The story seemed too good to be true – and it was.
Thomas E. Jones – a then-16-year-old messenger in Washington, D.C. – was to deliver a telegram to President Harry S. Truman that indicated the surrender of the Japanese during World War II on Aug. 14, 1945. According to Quincy Perkins, a filmmaker from Florida, the end of the war was delayed because Jones stopped to eat a pancake breakfast with friends and was then pulled over by a police officer for making an illegal U-turn before delivering the telegram. This false version of the story is portrayed as the actual events in Perkins’ short film The Messenger.
The inaccuracies in Perkins’ film came out after Jones’ family members found out that Jones was reported in the film as dying on Dec. 31, 2005. This infuriated his family because Jones is still alive and well, living with his wife, Nancy, in Maryland. The inaccuracies fooled many news agencies, including USA Today, into believing Perkins’ film was telling the true story.
The reality of what happened on V-J Day?

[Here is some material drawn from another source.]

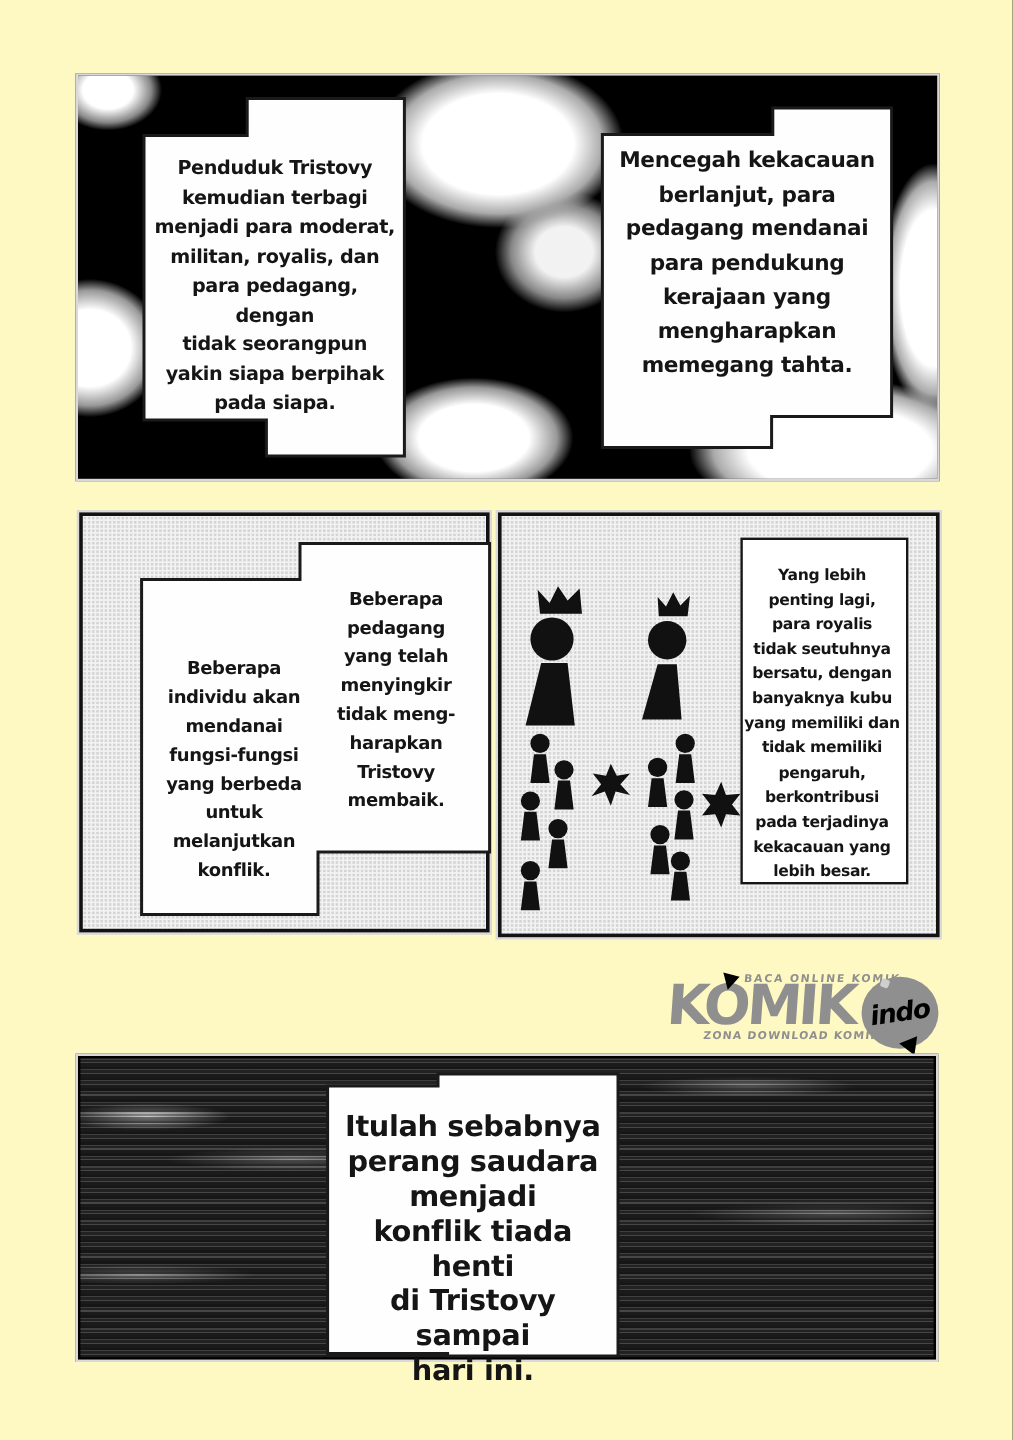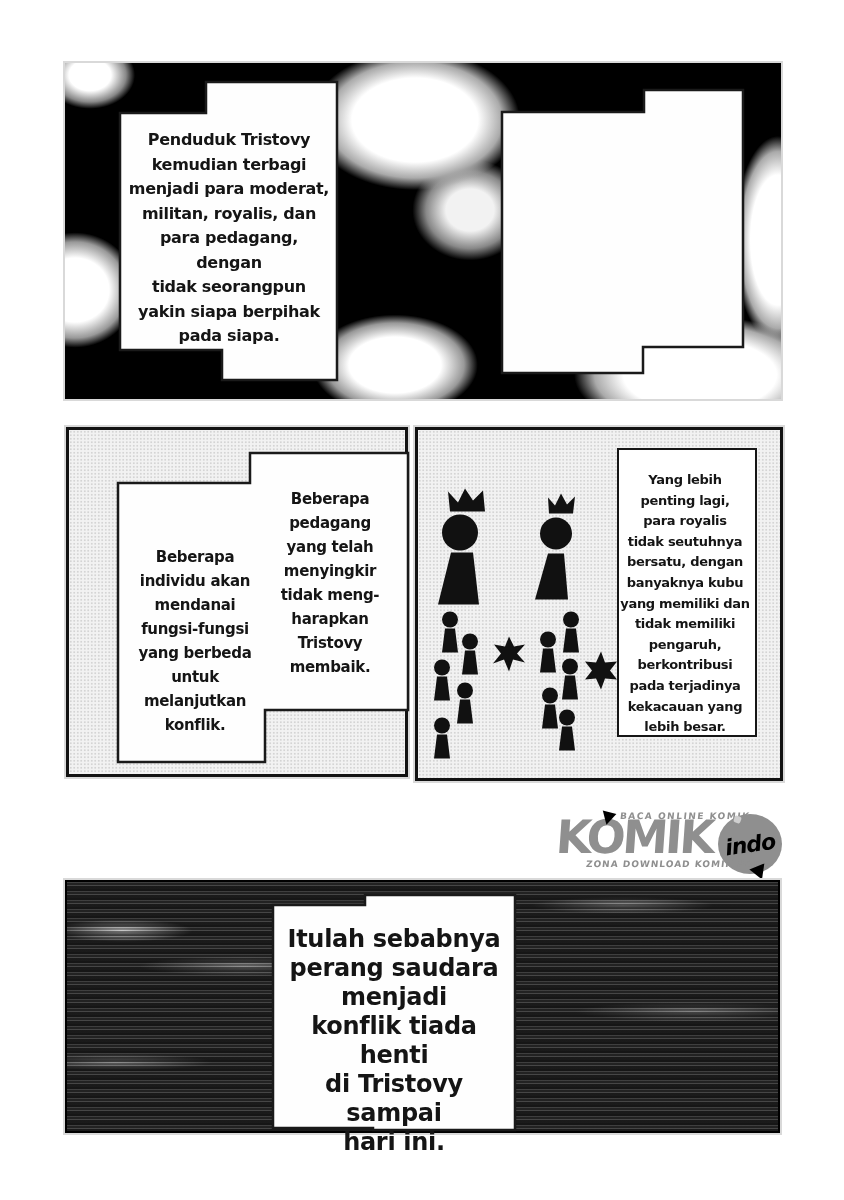"Penduduk Tristovy" .page { background: #ffffff -> #fef9c3 }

Jones and Earl Allison, both messengers for the RCA communications office, were instructed to deliver a coded surrender message to the Swiss Legation building. Allison, who was driving (not Jones), thought they were to go to the White House, which is why he made a U-turn. They were stopped for making the illegal U-turn, so that part is true. But a pancake breakfast was never involved, and the two did not dawdle, as they had an inkling of what the top-secret message was about.
Perkins’ film is the latest instance of artists taking the truth and distorting it to tell a good story. Earlier this year, author James Frey came under fire for his purported memoir, A Million Little Pieces, since he embellished upon the actual happenings in the book. After it came to light that Frey was not telling the whole truth – or even half of it – he wrote an author’s note that will appear in future editions of the book in which he says he “didn’t initially think of what (he) was writing as nonfiction or fiction, memoir or autobiography.” If Frey was unsure if the book was anything but the whole truth, then he shouldn’t have misled readers by labeling it as a memoir.
The same goes for Perkins, who did not do all the necessary research for his project. Perkins said that he had trouble finding the real Jones, so he assumed that Jones was dead and hired an actor to portray him. When artists such as Perkins and Frey ignore reality and make stories that aren’t exactly reality but label them as truth stories, they mislead the public and hurt many.